Sunday, May 30, 2010

Memorial Day

Memorial Day has a special meaning to those who served and to American Patriots. It is a meaning that needs to be shared, since for too many, Memorial Day is about BBQs, Indy, NASCAR, and the NCAA Men's Lacrosse Championship.

Memorial Day is about honoring those men and women who made the ultimate sacrifice for their country. It is about those men and women who, in future wars, will make that same sacrifice. The third verse of America the Beautiful captures this powerful sentiment:

O beautiful for heroes proved
In liberating strife.
Who more than self their country loved
And mercy more than life!

Memorial Day is about those men and women who lie in unmarked graves at places near Monmouth and Guilford Courthouse. It is about those men and women who lie at the Mexico City National Cemetery and on the hallowed grounds of Arlington. It is about those men and women who find rest far from our shores in the Philippines, Panama and Tunisia. Who find rest in the Old Country at places like Normandy, Luxembourg American Cemetery and Memorial, and Sicily-Rome American Cemetery and Memorial. It is about those men and women, our honored dead, who rest across America in cemeteries and veterans' parks. The American Battle Monuments Commission oversees these resting places, these hallowed pieces of America throughout the world, places worthy of our time and attention.

Abraham Lincoln understood and eloquently expressed this honor given to our fallen:

The mystic chords of memory, stretching from every battlefield and patriot grave to every living heart. . .should swell into a mighty chorus of remembrance, gratitude and rededication on this solemn occasion.

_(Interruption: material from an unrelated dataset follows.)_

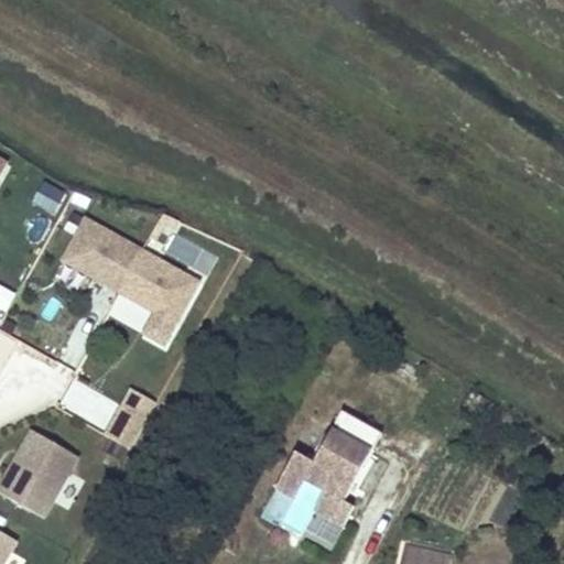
[(45,183),(33,204),(54,216),(66,196),(45,183)]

Please take a little time this Memorial Day to honor them. And then, enjoy the BBQ and other activities. But, please, honor them and give them pause.

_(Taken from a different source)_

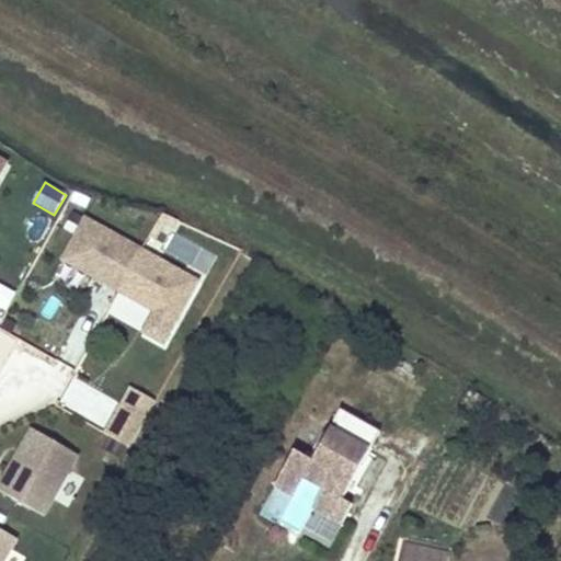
[(104,285),(128,243),(86,219),(63,261),(104,285)]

Please also participate in The National Moment of Remembrance:

The National Moment of Remembrance, established by Congress, asks Americans wherever they are at 3 p.m., local time, on Memorial Day to pause in an act of national unity (duration: one minute).The time 3 p.m. was chosen because it is the time when most Americans are enjoying their freedoms on the national holiday. The Moment does not replace traditional Memorial Day events; rather it is an act of national unity in which all Americans, alone or with family and friends, honor those who died for our freedom. It will help to reclaim Memorial Day as the sacred and noble holiday it was meant to be. In this shared remembrance, we connect as Americans.


Wherever you are, observe the Moment at 3 p.m., local time, on Memorial Day. Ask others to remember—relatives, friends, church, neighborhood, or co-workers to observe the Moment at places such as your neighborhood, local pool, picnic grounds, etc., for one minute of Remembrance. Participation can be informal as ringing a bell three times to signify the Moment.

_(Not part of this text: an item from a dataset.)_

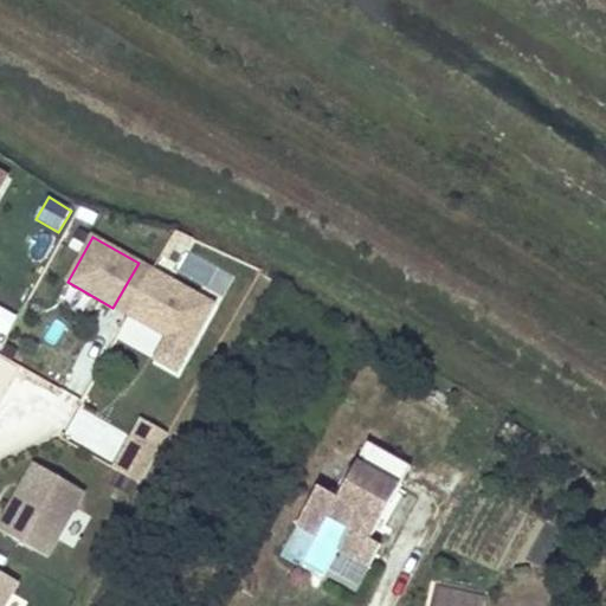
[(129,316),(154,272),(139,263),(113,308),(129,316)]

To provide a time of Remembrance for America’s fallen and to make a commitment to give something back to our country in their memory.To have Americans participate in an act of national unity and demonstrate gratitude and respect for those who died for freedom since the founding of our Nation.To provide a sense of history to our citizens and ensure that younger generations understand the sacrifices made to preserve our liberties.